5 responses to “Real bread

  1. Fresh halibut? Not in Bristol, surely?

    I still recall from the rare occasions I paid attention in primary school that fish did not have feet. Not then at least. Nowadays, however, politicians and so-called experts like to panic the citizens of this country by implying quite the opposite.

    We’re warned ad nauseam (you try eating fresh halibut while you’re throwing up) to consider the carbon footprint of the food we buy. And that’s just for starters.

    By the time you’ve deliberated upon the levels of mercury, lead, molybdenum and other poisonous heavy metals, atomic waste, raw sewage and the wrong sort of leaves that may lurk in your glistening fillet, you’ll have thrown up even before parting with any coinage for it anyway. That’s if you haven’t died from rising sea levels and other political pronouncements before your anteperistaltic heave can get up a really good head of steam.

    But fresh halibut in Bristol? In a roughly similar misguided spirit, I’d like to know what sort of a carbon footprint a halibut sold in Corn Street, Bristol would produce, for I’m fairly certain it can’t have been landed anywhere near the Port of Bristol itself.


  2. Dear Duncan,

    Firstly (all of this comment, second and third may come later) on poisoning ourselves; the higher up the food chain what we eat is, the more likely it is that it has concentrated the poisons in the environment.

    And if it it a fish (or shellfish) that generally lives on the continental shelves – it will really be ingesting these pollutants. Which is, of course, very good for the rest of the ocean. But it sort of seems sensible not to eat these attractors or the worst of human waste – our concentrated excrement does not sound like a desirable meal (although, of course, the monks used to eat Carp on Fridays; Carp mostly fed and fattened on the monks excrement – but that was not so bad; it was mostly human shit, not the shit that comes from factories). The fish that mature on the continental shelves live on the run offs from our sewage systems; not just excrement – but bizare stuff. Like what comes out of washing machines that use “biological” washing powders; Like the run offs of petrochemical fertilisers our farmers use; Like the endless list of industrial run-offs, just going into the sea.

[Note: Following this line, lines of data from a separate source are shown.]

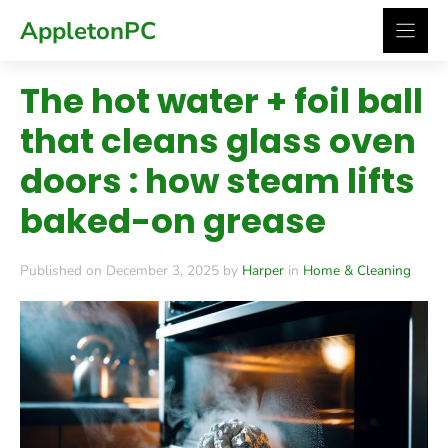
Skip
AppletonPC
to
content
The hot water + foil ball
that cleans glass oven
doors : how steam lifts
baked-on grease
Published on December 3, 2025 by
Harper
in
Home & Cleaning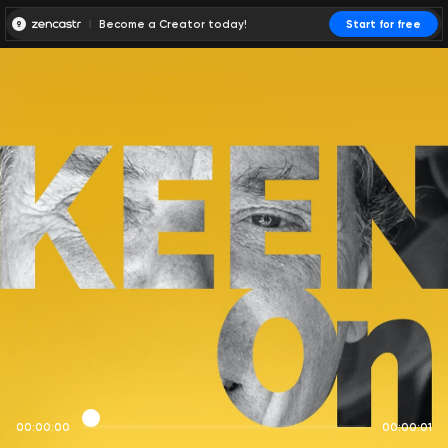
Become a Creator today!
Start for free
00:00:00
00:00:01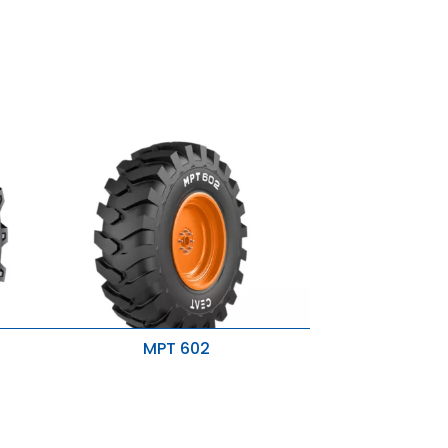
MPT 602
Self cleaning
Resitance to side slip
Excellent traction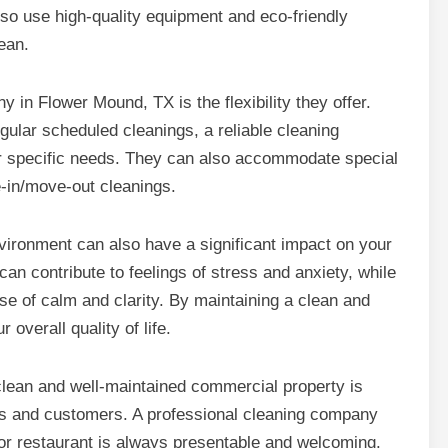
lso use high-quality equipment and eco-friendly
ean.
y in Flower Mound, TX is the flexibility they offer.
ular scheduled cleanings, a reliable cleaning
ur specific needs. They can also accommodate special
-in/move-out cleanings.
environment can also have a significant impact on your
can contribute to feelings of stress and anxiety, while
e of calm and clarity. By maintaining a clean and
overall quality of life.
lean and well-maintained commercial property is
nts and customers. A professional cleaning company
, or restaurant is always presentable and welcoming.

    Fish, especially from the continental shelves (perhaps it all gets watered down in deep waters) is not a good choice for someone who doesn’t want to poison themselves.

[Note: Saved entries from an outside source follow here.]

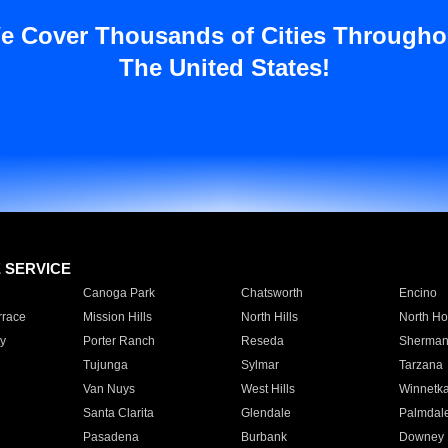
e Cover Thousands of Cities Througho
The United States!
E SERVICE
Canoga Park
Chatsworth
Encino
rrace
Mission Hills
North Hills
North Ho
y
Porter Ranch
Reseda
Sherman
Tujunga
Sylmar
Tarzana
Van Nuys
West Hills
Winnetk
Santa Clarita
Glendale
Palmdal
Pasadena
Burbank
Downey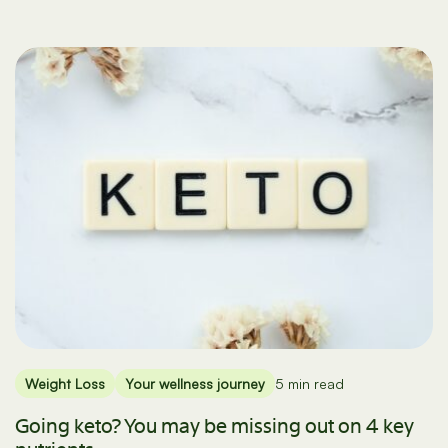
Weight Loss
Your wellness journey
5 min read
Going keto? You may be missing out on 4 key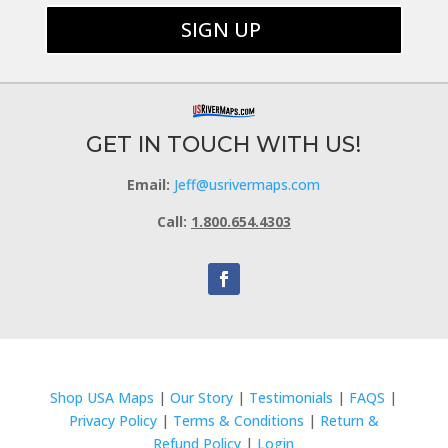
GET IN TOUCH WITH US!
Email:
Jeff@usrivermaps.com
Call:
1.800.654.4303
Shop USA Maps
|
Our Story
|
Testimonials
|
FAQS
|
Privacy Policy
|
Terms & Conditions
|
Return &
Refund Policy
|
Login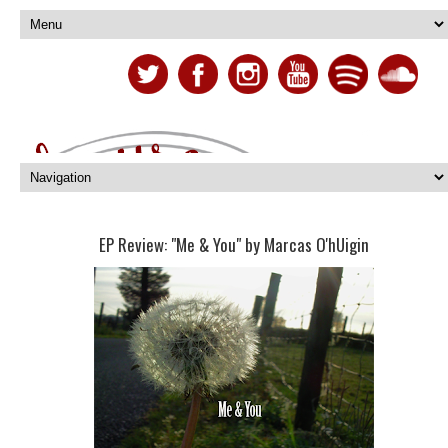
EP Review: "Me & You" by Marcas O'hUigin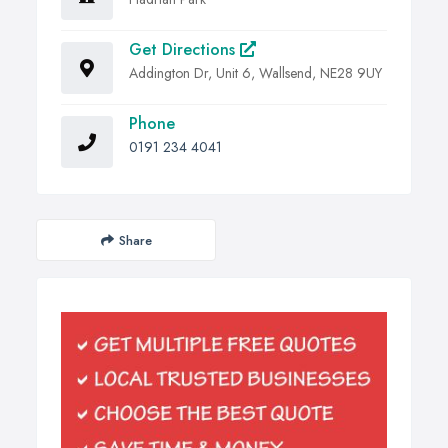
Get Directions
Addington Dr, Unit 6, Wallsend, NE28 9UY
Phone
0191 234 4041
Share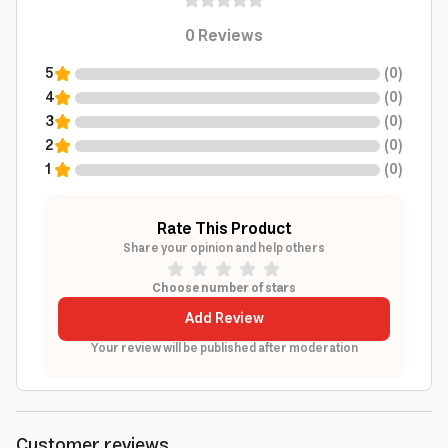
0
Reviews
5
(
0
)
4
(
0
)
3
(
0
)
2
(
0
)
1
(
0
)
Rate This Product
Share your opinion and help others
Choose number of stars
Add Review
Your review will be published after moderation
Customer reviews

    Like – its not healthy. Fish husbandry is a lying business; they don’t understand the diseases that fish in captivity develop, they then deny that wild fish could have caught these deseases from the captive ones.

    I really don’t understand this demented attraction to fish flesh. But then, I don’t like the taste. Hell, if you like the taste that much – eat it until you poison yourself.

    Sad though – I do far better food using only vegetables and fruit.

    Get wise.

    Yours, Neil


  3. Neil, as always thanks for the discussion. I take your words on board. However I find myself resistant to the notion of a poisoned ocean. I do feel sorry for fish – I would hate to be eaten. But (paradox) it does not stop me eating fish. I feel a pang and eat it anyway. Then again, I love vegan food. Suits my constitution and soothes my shakras. I feel full of contradictions. Fishing (and meat production) on an industrial scale is wrong and unnecessary. But I support a person’s carnivorous right to choose.

    Duncan, I am pleased to report the halibut was fresh out of the sea at Whitby.


  4. Re Neil’s comment again – The Ecologist reports that only 4% of our oceans are free of human activity.


  5. Hi Elizibeth,

    I’m glad you enjoy our bread and thanks for the mention on your blog. We only use spelt flour in our breads, as we want real bread as it should be. The spelt grain was used thousands of years ago by the Romans, and is even mentioned in the old testament. It is unmodified and has retained all it’s intended nutrition.

    We see that life is very similar (like modern wheat); modified, synthetic, lacking ‘real life’ and not as it is meant to be. So we are trying to live to that ancient ‘wholegrain recipe’, and find real life that really satisfies and sustains.